→ Text passage:
'''

French heiress and society leader

Mathilde, Princess Alexandre de Caraman Chimay (née Mathilde Gisele Elizabeth Löwenguth, formerly the Countess de Wassenaer and Mrs. Rutherfurd Stuyvesant) (29 November 1877 – 10 July 1948) was a French heiress and society leader who is known for her three marriages to wealthy and prominent men, a Dutch Count, an American heir, and a Belgian Prince.

==Early life==
Mathilde Gisele Elizabeth Löwenguth was born on 29 November 1877 in Strasbourg, Alsace, France. She was a daughter of Joseph Löwenguth (or Loewenguth) and the former Rosalie Humbert.

==Personal life==
Mathilde was married three times. Her first marriage was in Paris to a Willem Lodewijk Worbert, Graaf van Wassenaer (1852–1913) on 26 July 1895. He was born in Florence, Italy and was a son of Willem Lodewijk Worbert van Wassenaer and Maria Catharina Frederika van Rechteren-Limpurg. Although most contemporary newspapers referred to her as a widow, she was actually divorced from her first husband around the year 1900. He actually outlived her second husband and died in Bathmen, Netherlands on 23 August 1913.

'''

Chart-based quiz items:
'''

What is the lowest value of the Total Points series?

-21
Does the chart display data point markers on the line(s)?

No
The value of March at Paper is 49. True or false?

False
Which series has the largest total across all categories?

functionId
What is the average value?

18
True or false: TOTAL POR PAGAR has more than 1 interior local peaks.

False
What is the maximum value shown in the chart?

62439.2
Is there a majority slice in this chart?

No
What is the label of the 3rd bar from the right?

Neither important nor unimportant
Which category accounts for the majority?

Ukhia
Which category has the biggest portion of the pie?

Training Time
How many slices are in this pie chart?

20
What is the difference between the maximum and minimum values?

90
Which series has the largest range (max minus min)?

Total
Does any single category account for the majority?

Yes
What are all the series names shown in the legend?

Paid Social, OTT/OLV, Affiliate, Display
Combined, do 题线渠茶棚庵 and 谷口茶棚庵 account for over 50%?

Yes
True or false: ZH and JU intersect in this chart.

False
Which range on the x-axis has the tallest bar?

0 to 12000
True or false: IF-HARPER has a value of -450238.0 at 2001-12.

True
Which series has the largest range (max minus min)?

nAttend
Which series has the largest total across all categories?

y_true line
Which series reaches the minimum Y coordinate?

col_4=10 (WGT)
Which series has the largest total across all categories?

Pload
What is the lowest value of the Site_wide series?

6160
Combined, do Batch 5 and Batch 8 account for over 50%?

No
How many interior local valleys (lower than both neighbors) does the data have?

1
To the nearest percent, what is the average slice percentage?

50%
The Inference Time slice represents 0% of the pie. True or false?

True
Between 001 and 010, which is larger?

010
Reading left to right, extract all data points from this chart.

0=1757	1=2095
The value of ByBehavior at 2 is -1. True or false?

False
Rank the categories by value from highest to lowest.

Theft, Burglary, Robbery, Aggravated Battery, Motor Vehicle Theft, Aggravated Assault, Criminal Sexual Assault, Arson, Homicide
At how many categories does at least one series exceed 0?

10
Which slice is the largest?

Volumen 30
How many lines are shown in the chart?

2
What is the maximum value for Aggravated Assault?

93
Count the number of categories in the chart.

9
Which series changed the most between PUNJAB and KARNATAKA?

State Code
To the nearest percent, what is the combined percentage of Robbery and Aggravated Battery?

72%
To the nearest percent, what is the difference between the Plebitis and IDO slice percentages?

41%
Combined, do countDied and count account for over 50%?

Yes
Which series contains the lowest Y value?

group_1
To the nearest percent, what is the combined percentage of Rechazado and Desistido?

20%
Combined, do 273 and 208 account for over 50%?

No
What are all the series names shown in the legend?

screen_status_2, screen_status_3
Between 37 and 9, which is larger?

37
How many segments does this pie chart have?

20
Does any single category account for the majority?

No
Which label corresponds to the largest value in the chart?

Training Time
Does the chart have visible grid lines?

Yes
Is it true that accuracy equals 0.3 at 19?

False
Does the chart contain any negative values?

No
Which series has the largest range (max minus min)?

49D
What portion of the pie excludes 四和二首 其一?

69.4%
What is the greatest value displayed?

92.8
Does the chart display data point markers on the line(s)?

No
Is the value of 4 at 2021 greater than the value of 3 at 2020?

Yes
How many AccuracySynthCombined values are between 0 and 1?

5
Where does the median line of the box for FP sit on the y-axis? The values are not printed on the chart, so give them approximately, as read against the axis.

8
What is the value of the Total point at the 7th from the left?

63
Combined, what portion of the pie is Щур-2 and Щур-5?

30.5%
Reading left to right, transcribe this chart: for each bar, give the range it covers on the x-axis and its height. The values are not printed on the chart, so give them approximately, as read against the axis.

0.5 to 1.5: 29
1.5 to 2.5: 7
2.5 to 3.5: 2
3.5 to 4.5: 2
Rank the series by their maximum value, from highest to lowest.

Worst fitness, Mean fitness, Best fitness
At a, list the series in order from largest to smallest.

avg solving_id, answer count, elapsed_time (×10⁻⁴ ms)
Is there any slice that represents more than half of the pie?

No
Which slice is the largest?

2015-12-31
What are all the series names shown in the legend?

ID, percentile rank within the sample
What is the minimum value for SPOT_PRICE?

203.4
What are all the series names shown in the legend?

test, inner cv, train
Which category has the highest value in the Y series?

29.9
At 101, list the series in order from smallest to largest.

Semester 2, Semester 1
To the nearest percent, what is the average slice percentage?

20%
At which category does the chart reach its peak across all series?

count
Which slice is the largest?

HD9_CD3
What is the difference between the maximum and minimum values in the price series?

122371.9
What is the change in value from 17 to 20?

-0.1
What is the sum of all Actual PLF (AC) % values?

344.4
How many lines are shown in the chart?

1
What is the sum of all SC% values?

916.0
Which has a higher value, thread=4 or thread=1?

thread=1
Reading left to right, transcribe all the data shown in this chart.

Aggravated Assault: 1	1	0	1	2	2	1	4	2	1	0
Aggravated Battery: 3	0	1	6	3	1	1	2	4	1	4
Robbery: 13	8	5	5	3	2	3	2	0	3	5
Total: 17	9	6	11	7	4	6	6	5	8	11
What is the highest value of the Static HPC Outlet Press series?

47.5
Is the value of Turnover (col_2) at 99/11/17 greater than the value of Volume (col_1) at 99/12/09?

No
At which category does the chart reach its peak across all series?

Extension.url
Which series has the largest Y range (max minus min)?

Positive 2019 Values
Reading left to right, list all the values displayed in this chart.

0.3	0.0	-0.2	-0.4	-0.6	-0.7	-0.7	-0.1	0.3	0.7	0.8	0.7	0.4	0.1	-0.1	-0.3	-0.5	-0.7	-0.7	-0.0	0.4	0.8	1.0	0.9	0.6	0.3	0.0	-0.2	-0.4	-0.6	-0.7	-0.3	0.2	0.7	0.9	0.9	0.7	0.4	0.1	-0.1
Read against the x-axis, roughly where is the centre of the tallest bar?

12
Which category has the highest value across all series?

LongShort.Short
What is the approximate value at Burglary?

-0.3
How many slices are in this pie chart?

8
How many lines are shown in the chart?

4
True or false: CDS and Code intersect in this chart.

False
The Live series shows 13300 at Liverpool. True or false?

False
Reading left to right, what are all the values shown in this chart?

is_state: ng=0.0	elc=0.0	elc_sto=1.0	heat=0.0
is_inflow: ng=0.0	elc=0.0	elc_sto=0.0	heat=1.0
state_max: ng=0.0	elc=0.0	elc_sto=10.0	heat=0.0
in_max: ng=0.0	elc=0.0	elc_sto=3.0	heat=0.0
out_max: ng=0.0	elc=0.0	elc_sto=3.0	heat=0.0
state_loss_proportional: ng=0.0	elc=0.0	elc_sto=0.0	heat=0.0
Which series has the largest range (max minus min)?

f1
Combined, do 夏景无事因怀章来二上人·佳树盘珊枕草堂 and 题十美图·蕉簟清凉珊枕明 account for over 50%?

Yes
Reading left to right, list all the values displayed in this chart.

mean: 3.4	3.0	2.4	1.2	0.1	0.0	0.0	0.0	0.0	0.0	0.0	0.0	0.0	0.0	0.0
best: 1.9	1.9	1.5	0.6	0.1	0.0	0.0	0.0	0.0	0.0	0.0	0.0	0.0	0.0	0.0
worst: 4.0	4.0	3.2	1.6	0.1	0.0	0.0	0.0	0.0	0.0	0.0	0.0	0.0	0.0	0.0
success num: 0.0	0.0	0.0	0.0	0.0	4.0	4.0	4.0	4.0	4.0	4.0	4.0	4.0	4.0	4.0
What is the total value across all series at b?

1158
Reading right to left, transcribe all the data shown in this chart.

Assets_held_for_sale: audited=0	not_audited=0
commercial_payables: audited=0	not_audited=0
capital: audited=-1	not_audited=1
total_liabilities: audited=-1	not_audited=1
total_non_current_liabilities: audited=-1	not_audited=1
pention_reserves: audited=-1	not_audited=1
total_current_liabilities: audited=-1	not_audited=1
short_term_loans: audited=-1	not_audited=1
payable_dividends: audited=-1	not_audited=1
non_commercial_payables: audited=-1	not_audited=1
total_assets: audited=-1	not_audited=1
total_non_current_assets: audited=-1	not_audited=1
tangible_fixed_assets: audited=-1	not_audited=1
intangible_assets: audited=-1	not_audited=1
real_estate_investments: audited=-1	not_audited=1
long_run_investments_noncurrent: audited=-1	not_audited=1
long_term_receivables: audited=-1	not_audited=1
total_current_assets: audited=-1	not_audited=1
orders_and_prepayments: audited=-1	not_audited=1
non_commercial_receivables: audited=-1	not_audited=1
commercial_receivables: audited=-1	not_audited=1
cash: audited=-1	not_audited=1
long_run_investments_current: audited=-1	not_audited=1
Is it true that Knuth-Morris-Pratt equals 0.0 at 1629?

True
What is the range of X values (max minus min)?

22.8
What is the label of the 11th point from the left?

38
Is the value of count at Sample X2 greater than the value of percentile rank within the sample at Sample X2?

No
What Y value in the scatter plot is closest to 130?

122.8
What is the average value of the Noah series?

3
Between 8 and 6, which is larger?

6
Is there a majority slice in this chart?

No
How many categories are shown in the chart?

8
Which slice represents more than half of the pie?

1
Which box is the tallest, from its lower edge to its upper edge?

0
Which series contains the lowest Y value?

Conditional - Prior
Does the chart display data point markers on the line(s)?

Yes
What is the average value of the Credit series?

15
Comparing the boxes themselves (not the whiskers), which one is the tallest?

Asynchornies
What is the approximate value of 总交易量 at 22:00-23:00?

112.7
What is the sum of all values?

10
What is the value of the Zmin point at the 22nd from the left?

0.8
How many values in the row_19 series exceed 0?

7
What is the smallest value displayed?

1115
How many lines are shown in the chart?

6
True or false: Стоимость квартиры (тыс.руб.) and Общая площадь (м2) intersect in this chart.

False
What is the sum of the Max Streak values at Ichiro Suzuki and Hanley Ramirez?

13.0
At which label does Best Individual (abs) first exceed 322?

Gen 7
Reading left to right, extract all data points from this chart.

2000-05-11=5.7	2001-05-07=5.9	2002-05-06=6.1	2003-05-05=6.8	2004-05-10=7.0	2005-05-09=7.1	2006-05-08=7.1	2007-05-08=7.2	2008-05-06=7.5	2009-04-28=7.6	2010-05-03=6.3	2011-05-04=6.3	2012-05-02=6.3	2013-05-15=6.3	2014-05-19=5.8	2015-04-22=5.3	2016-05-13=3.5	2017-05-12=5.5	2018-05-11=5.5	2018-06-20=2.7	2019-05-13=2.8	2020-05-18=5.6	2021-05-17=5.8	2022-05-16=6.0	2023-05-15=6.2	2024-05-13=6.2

'''

→ Work order 1: In the biography of Mathilde Löwenguth, in what city was she born?
→ Work order 2: Name every name or title that the biography of Mathilde Löwenguth gives for her.
→ Work order 3: Write the next part of the biography of Mathilde Löwenguth, starting after its final sentence.

→ Answer space 1: Strasbourg, Alsace, France.

→ Answer space 2: Mathilde, Princess Alexandre de Caraman Chimay; Mathilde Gisele Elizabeth Löwenguth; the Countess de Wassenaer; Mrs. Rutherfurd Stuyvesant

→ Answer space 3:
===Second marriage===
On 16 June 1902, she remarried to Rutherfurd Stuyvesant at St. George's Chapel on Albemarle Street in London. The American Stuyvesant was a son of the lawyer and well-known astronomer Lewis Morris Rutherfurd and, his wife, Margaret Stuyvesant (née Chanler) Rutherfurd (the niece and adopted daughter of Peter Gerard Stuyvesant) and was a direct descendant of Peter Stuyvesant, the last Dutch Director-General of New Amsterdam in 1664. His first wife, the former Mary Pierrepont (a granddaughter of Peter Augustus Jay), had died, along with their son, during childbirth in 1879. Together, Mathilde and Rutherfurd lived primarily in New York (at 246 East 15th Street opposite Stuyvesant Square), at their country estate known as Tranquility Farms (near Hackettstown, New Jersey) and abroad where she owned a villa in the South of France. They were the parents of two sons:

- Lewis Rutherfurd Stuyvesant (1903–1944), who married Rosalie Stuyvesant Pillot in 1925, daughter of Peter Stuyvesant Pillot. The couple had one child, Peter Winthrop Rutherfurd Stuyvesant (1935–1970), before they divorced in 1930. He later married Elizabeth (née Larocque) Smith in 1934. She was the former wife of Schuyler Knowlton Smith and the daughter of Joseph Laroque.
- Alan Rutherfurd Stuyvesant (1905–1954), who did not marry. He was injured in a car accident in 1934. He died aboard a ship just short of arriving at their destination to France.

Her second husband Rutherfurd died suddenly while out for his customary morning walk in the Champs-Élysées in Paris on 4 July 1909. His body was sent back to the United States for burial.

===Third marriage===
After his death, she lived in Paris for several years, and was active in American charities in France during World War I. On 18 August 1933, she married for the third time to Belgian Prince Alexandre de Caraman-Chimay (1873–1951). Prince Alexandre was a son of Joseph de Caraman-Chimay, 18th Prince de Chimay and brother of Élisabeth, Countess Greffulhe and Joseph, Prince de Caraman-Chimay (married to American heiress Clara Ward). He his first wife was Catherine Hélène, Princess Bassaraba de Brancovan (a daughter of Prince Grégoire), who died in Paris in 1929, and was the mother of his only child, Prince Marc-Adolphe de Caraman-Chimay (1903–1992).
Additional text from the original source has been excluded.